(WHAT YOU WILL DO):
Copy exactly the lines of the data below, beginning with the line with "exposure_s: 1/121" and ending with the line with "focal_35mm: 45". Pictures are to be omitted.

(AVAILABLE DATA):
★ ★ ★ ★
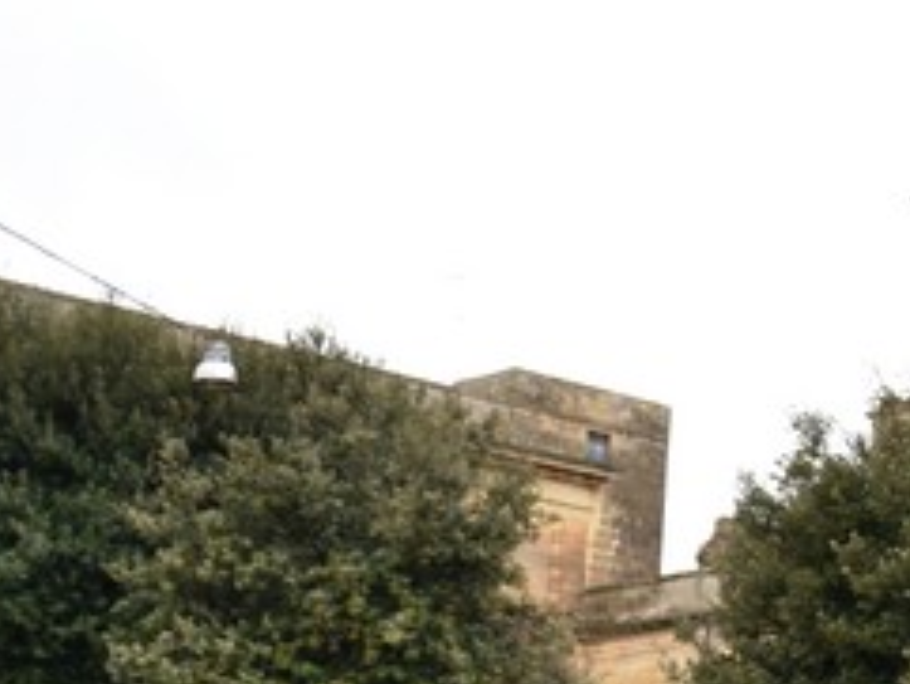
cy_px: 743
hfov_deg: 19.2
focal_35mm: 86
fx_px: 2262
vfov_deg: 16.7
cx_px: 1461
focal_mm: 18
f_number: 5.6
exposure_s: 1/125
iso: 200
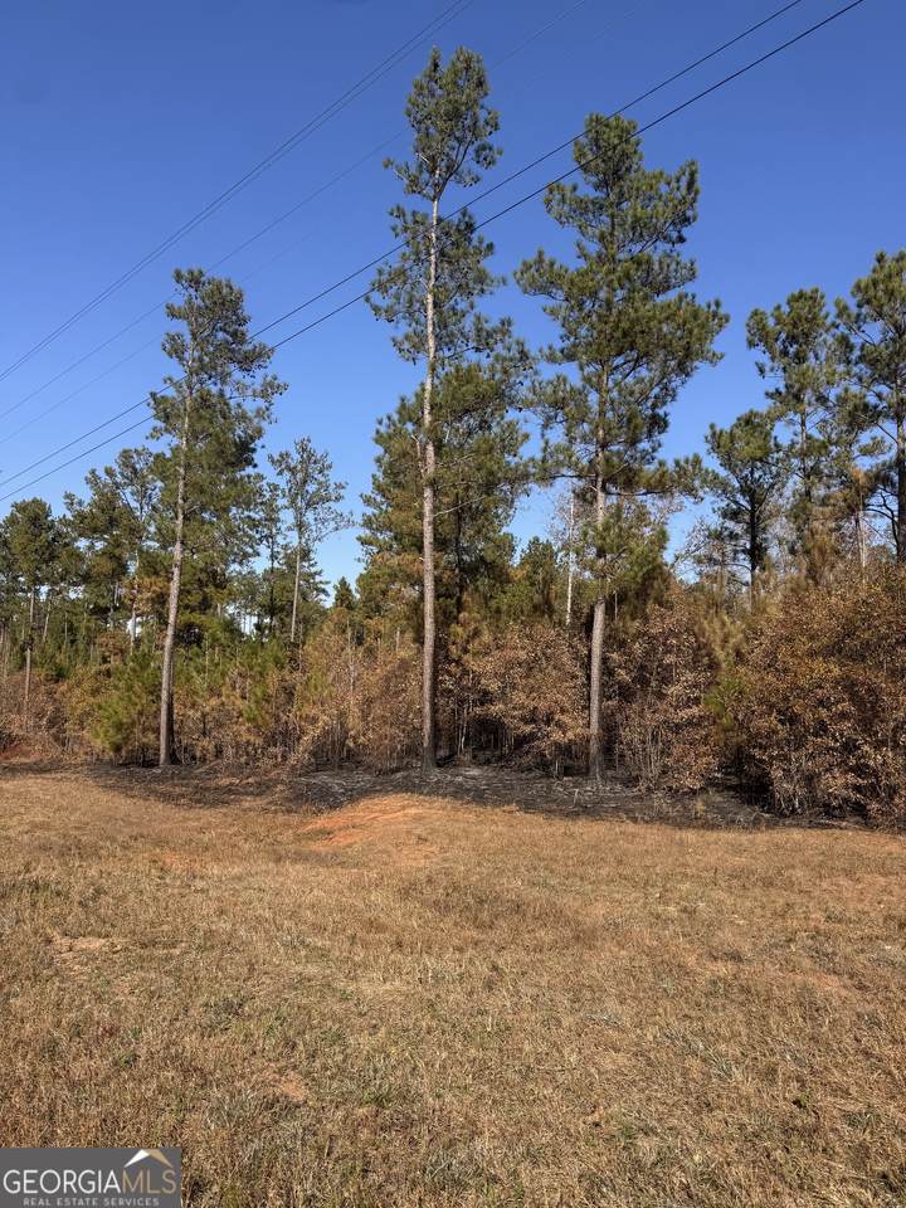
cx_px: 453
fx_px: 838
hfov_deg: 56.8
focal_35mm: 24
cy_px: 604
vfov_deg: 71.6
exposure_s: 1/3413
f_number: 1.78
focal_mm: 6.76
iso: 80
★ ★ ★ ★
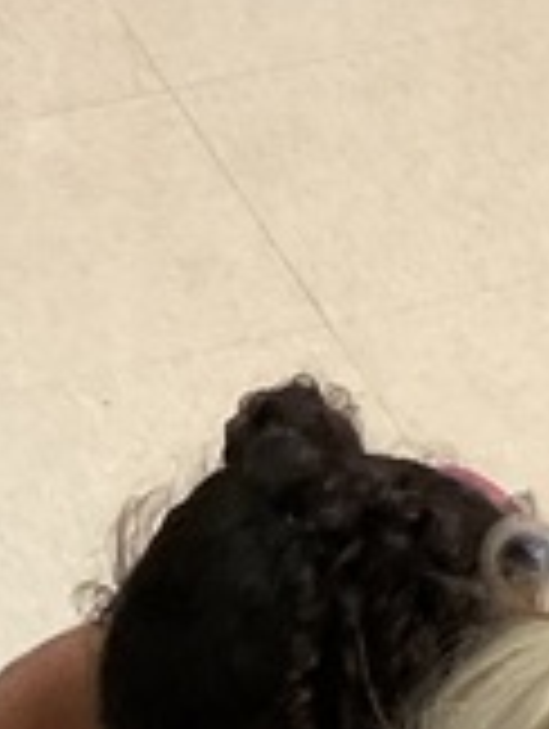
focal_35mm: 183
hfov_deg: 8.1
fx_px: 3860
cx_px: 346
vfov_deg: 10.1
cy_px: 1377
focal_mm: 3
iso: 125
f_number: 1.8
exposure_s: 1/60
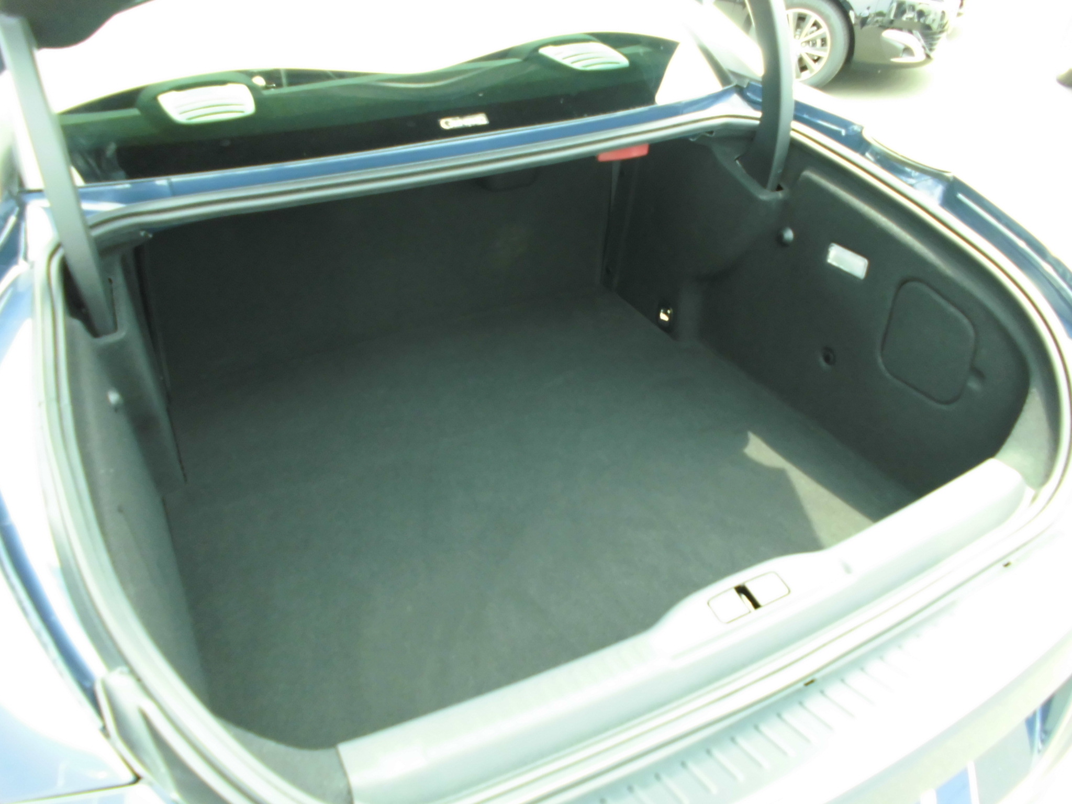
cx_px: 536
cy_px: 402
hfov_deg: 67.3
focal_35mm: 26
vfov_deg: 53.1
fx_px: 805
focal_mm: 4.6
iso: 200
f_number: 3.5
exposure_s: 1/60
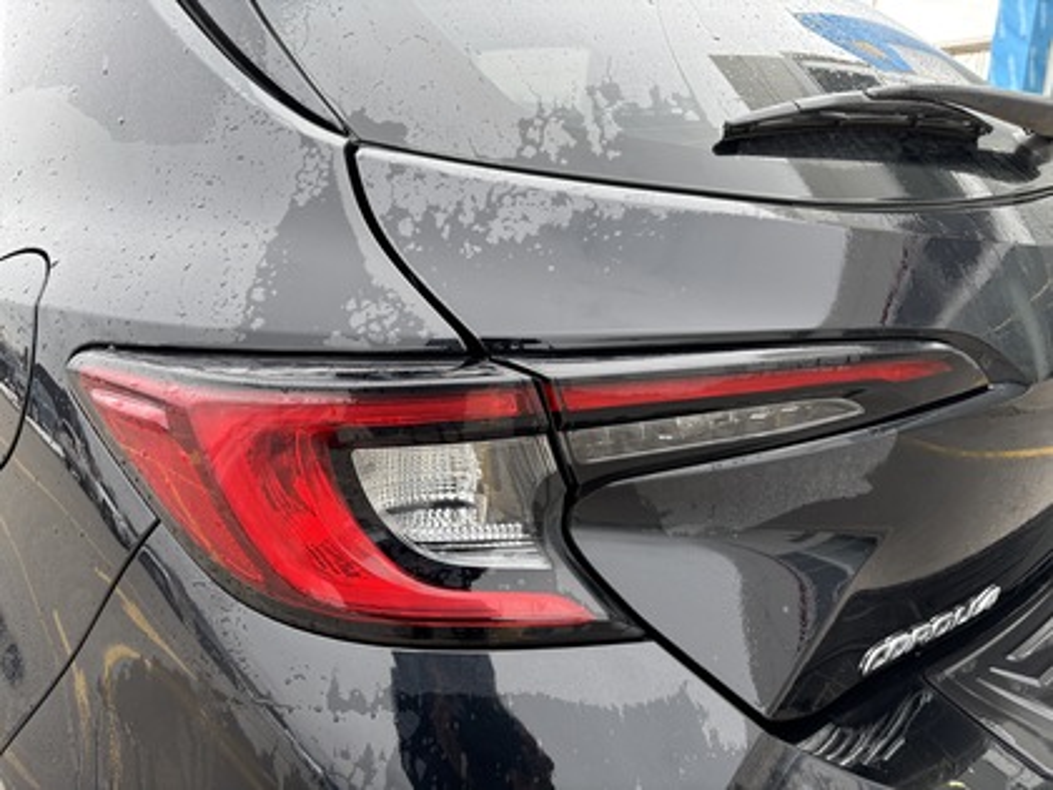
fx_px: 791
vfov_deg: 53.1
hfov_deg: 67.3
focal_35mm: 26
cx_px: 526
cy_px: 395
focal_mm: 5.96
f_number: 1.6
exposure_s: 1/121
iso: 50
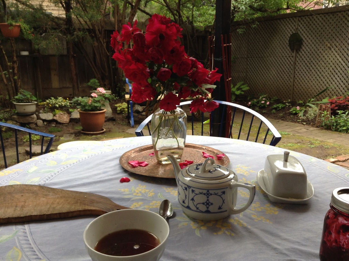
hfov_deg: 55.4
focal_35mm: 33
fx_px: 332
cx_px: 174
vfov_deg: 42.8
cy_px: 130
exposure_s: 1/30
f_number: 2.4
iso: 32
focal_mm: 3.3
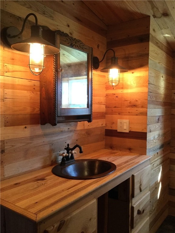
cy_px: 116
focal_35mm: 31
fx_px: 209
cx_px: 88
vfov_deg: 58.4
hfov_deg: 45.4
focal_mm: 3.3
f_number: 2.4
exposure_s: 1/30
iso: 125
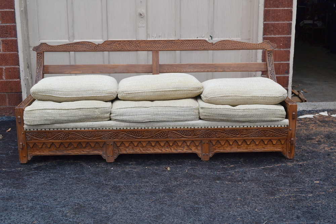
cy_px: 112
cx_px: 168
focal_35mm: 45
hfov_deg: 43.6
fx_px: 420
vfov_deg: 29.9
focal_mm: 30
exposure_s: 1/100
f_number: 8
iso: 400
★ ★ ★ ★
(RESPONSE TO THIS TASK):
exposure_s: 1/121
iso: 50
hfov_deg: 55.4
focal_35mm: 33
fx_px: 332
cx_px: 174
vfov_deg: 42.8
cy_px: 130
exposure_s: 1/30
f_number: 2.4
iso: 32
focal_mm: 3.3
cy_px: 116
focal_35mm: 31
fx_px: 209
cx_px: 88
vfov_deg: 58.4
hfov_deg: 45.4
focal_mm: 3.3
f_number: 2.4
exposure_s: 1/30
iso: 125
cy_px: 112
cx_px: 168
focal_35mm: 45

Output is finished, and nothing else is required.